Math 414-501 — Spring 2015

Test 1 Review

General Information

Test 1 will be given on Friday, 2/20/15. Please bring an 8½×11 bluebook. I will have office hours on Wednesday (2/18/15), 2-3:30, and on Thursday (2/19/15), 10:30-1:30.

Calculators. You may use calculators to do arithmetic, although you will not need them. You may not use any calculator that has the capability of doing linear algebra or storing programs or other material.

Other devices. You may not use cell phones, computers, or any other device capable of storing, sending, or receiving information.

Structure and coverage. There will be 4 to 6 questions, some with multiple parts.

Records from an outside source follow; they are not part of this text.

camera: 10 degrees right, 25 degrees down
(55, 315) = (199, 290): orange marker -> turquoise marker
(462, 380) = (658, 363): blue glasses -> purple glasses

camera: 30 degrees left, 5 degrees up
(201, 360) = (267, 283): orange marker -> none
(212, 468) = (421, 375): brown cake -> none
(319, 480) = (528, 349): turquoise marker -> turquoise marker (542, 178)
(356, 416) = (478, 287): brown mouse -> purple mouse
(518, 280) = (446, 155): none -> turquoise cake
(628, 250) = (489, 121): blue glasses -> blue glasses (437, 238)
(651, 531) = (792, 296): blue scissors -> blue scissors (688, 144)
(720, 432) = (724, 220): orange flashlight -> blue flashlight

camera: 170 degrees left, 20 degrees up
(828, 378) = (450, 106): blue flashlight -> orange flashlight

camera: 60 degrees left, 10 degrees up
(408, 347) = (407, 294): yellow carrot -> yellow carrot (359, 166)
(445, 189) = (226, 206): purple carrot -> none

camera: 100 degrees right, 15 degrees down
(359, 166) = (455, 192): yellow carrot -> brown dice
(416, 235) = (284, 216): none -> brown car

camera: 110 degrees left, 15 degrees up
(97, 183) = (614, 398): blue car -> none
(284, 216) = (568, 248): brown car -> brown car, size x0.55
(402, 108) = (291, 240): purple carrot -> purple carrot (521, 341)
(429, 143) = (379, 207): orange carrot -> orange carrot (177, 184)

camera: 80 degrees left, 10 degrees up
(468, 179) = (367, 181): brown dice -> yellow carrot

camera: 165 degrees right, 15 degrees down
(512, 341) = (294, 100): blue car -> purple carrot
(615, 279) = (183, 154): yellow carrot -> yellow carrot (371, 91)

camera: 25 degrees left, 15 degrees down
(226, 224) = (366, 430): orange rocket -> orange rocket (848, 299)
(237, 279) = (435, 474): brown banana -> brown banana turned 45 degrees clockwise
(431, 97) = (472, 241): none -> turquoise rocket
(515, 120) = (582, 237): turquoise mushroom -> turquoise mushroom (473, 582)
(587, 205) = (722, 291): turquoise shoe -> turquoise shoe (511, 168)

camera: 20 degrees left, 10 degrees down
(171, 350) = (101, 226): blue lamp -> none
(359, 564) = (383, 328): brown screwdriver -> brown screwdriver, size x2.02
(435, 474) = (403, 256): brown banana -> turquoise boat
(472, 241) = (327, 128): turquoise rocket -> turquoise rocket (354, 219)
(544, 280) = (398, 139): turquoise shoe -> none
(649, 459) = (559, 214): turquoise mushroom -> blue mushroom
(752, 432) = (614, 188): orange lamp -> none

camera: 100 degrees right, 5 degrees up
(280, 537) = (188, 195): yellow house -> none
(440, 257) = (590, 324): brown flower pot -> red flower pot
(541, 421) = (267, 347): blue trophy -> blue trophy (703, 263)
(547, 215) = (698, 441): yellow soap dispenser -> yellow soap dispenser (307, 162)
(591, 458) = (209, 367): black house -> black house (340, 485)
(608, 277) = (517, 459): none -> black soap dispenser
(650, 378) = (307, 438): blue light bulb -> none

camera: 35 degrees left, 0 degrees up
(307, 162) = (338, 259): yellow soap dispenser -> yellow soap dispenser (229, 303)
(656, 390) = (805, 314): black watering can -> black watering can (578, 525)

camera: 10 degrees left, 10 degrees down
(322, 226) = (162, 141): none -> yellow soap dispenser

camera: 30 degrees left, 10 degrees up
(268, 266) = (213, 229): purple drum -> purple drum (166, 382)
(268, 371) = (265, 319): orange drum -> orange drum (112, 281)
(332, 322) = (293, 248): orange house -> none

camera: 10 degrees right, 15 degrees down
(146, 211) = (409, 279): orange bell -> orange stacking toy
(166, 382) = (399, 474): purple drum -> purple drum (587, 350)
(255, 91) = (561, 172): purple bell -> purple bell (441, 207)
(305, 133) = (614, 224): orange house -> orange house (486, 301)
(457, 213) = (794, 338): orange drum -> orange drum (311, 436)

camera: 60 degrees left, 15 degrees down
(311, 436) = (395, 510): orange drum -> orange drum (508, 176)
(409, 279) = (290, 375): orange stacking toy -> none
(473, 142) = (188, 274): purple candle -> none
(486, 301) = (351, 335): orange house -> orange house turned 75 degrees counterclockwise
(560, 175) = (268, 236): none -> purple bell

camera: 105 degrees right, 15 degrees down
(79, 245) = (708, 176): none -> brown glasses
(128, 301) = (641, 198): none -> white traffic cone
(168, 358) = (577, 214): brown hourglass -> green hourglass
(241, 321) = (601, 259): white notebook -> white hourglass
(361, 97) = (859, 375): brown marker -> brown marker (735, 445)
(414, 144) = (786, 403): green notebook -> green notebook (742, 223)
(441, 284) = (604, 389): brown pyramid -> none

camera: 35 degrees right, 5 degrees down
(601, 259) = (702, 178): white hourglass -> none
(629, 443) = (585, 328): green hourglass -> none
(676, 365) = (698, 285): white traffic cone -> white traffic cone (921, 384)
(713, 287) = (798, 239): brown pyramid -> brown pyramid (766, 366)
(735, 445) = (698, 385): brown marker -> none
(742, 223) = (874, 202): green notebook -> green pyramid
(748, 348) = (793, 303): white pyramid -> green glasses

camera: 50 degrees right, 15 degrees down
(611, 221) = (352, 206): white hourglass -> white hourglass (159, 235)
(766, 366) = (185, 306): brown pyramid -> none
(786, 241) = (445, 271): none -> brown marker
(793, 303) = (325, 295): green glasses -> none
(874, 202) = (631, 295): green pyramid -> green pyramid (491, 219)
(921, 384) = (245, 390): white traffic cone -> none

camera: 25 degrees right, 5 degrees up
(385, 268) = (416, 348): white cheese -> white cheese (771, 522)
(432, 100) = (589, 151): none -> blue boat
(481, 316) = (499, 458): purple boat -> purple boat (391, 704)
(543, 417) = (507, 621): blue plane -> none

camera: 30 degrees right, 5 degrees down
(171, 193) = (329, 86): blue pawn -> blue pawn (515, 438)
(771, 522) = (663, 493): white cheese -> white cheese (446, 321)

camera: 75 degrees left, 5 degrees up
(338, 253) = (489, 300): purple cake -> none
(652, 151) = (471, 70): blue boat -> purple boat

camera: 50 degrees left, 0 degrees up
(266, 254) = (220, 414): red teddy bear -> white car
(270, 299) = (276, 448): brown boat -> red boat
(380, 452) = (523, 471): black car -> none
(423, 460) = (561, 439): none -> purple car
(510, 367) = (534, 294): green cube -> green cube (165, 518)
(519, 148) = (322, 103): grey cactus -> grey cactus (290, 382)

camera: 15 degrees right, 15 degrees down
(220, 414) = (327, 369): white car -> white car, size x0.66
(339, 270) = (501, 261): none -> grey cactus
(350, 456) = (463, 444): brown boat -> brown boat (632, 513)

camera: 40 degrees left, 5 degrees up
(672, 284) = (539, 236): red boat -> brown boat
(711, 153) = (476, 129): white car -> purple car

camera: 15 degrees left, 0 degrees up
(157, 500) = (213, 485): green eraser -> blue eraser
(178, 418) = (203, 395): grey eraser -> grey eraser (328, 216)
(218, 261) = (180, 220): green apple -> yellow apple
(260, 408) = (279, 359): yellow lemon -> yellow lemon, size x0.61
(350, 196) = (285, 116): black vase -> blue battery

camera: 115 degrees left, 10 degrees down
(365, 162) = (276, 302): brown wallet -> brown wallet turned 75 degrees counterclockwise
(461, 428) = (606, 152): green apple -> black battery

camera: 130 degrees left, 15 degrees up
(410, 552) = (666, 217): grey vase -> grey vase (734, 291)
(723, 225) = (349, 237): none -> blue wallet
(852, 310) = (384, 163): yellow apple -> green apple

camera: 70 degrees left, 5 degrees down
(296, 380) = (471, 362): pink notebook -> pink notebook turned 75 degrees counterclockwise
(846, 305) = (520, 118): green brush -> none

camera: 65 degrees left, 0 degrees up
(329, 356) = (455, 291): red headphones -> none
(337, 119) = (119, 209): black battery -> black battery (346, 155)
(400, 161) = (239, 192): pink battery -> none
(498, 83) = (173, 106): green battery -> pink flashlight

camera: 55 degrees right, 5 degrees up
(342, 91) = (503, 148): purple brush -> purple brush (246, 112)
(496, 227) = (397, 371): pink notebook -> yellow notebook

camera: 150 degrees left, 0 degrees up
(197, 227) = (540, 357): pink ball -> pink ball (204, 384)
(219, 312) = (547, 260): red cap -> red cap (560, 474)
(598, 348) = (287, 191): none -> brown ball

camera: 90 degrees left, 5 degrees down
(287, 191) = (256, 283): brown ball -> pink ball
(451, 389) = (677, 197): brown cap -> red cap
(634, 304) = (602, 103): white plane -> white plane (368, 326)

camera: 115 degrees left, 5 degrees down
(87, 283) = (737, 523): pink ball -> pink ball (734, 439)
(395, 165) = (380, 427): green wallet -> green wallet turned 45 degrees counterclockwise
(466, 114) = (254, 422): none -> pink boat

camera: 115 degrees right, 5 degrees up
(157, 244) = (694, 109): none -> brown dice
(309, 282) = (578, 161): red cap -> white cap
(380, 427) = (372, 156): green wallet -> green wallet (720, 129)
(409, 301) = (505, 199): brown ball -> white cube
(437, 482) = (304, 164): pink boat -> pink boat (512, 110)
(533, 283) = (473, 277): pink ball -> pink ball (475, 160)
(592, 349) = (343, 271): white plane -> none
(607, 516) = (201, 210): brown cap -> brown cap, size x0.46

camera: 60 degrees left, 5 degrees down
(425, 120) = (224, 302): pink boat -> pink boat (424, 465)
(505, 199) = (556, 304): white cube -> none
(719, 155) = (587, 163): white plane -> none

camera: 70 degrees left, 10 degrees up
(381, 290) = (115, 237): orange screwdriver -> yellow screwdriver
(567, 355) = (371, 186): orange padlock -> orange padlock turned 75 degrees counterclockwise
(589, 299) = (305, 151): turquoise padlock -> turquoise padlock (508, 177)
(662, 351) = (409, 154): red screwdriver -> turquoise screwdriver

The test will cover sections 0.1-0.5, 0.7.1, 1.2.1-1.2.5, and 1.3.4-1.3.5 in the text. The problems will be similar to ones done for homework, and as examples in class and in the text. A short table of integrals will be provided. Here are links to practice tests: 2002, 2003 and 2009

Topics Covered

Inner Product Spaces

Inner products
1. Definitions of real and complex inner products, examples of inner product spaces.
  - Standard inner products on Rⁿ, Cⁿ, L² and ℓ², various examples. §0.2, §0.3
  - Be able to compute the angle between two vectors, the length of a vector, and the distance between two vectors. §0.4.
Orthogonality
1. Orthogonal and orthonormal sets of vectors, orthonormal bases, and orthogonal complements, V^⊥. Know the definitions for these terms. Know how to write a vector in terms of an orthonormal basis, and how to calculate the coefficients. §0.5.1.
2. Orthogonal projections and "least-squares" minimization problems. Be able to find orthogonal projections and to solve least-squares minimization problems. §0.5.2, §0.7.1.
3. Gram-Schmidt process. Be able to use this to find a an orthonormal basis for a space. §0.5.3.

Fourier Series

Calculating Fourier Series
1. Extensions of functions — periodic, even periodic, and odd periodic extensions. Be able to sketch extensions of functions.
2. Fourier series. Be able to compute Fourier series in either real or complex forms, and with prescribed period 2π on an intervals of the form [−π, π], [0, 2π], or [c − π, c + π]. Be able to know and use Lemma 1.3.
3. Fourier sine series (FS for odd, 2π-periodic extension) and Fourier cosine series (FS for even, 2π-periodic extension). Be able to compute FSS and FCS for functions defined on a half interval, [0,π].
4. Other intervals. Fourier series for intervals of the form $[-a,a]$.
Convergence of Fourier Series
1. Pointwise convergence. S_N(x) → f(x) for each fixed x. Know the definitions of piecewise continuous and piecewise smooth functions. Be able to sketch the limit of $S_N(x)$ for a piecewise smooth, $2\pi$-periodic function and be able to evaluate series. Be able to use them to decide what function an FS, FSS, or FCS converges to. See class notes for 2/11/15, 2/13/15 and 2/16/15. §1.2.4
2. Convergence in L² (mean convergence). ||f− S_N||_L² → 0. § 0.5.2, §1.3.5
  - Be able to show that $S_N$ is the projection of $f$ onto the space $V_N = \text{span}\{1, \cos(x),\sin(x),\ldots,\cos(Nx),\sin(Nx)\}$, in the space $L^2[-\pi,\pi]$ (or $L^2[0,2\pi]$).
  - Parseval's theorem. Know both the real and complex form. be able to use it to sum series similar to ones given in the homework.
  - Mean convergence theorem. (Theorem 1.35, Notes for 2/16/15.)
3. Uniform convergence. S_N(x) → f(x) uniformly in x.
  - Be able to define precisely the term uniform convergence -- i.e., be able to define the phrase "converges uniformly in x." Be able to explain the difference between pointwise and uniform convergence. §1.3.4, Notes for 2/16/.15
  - Know the conditions under which an FS, FSS, or FCS is uniformly convergent, and be able to apply them. Be able to tell whether a series is only pointwise convergent or uniform convergent.

Updated 2/17/2015.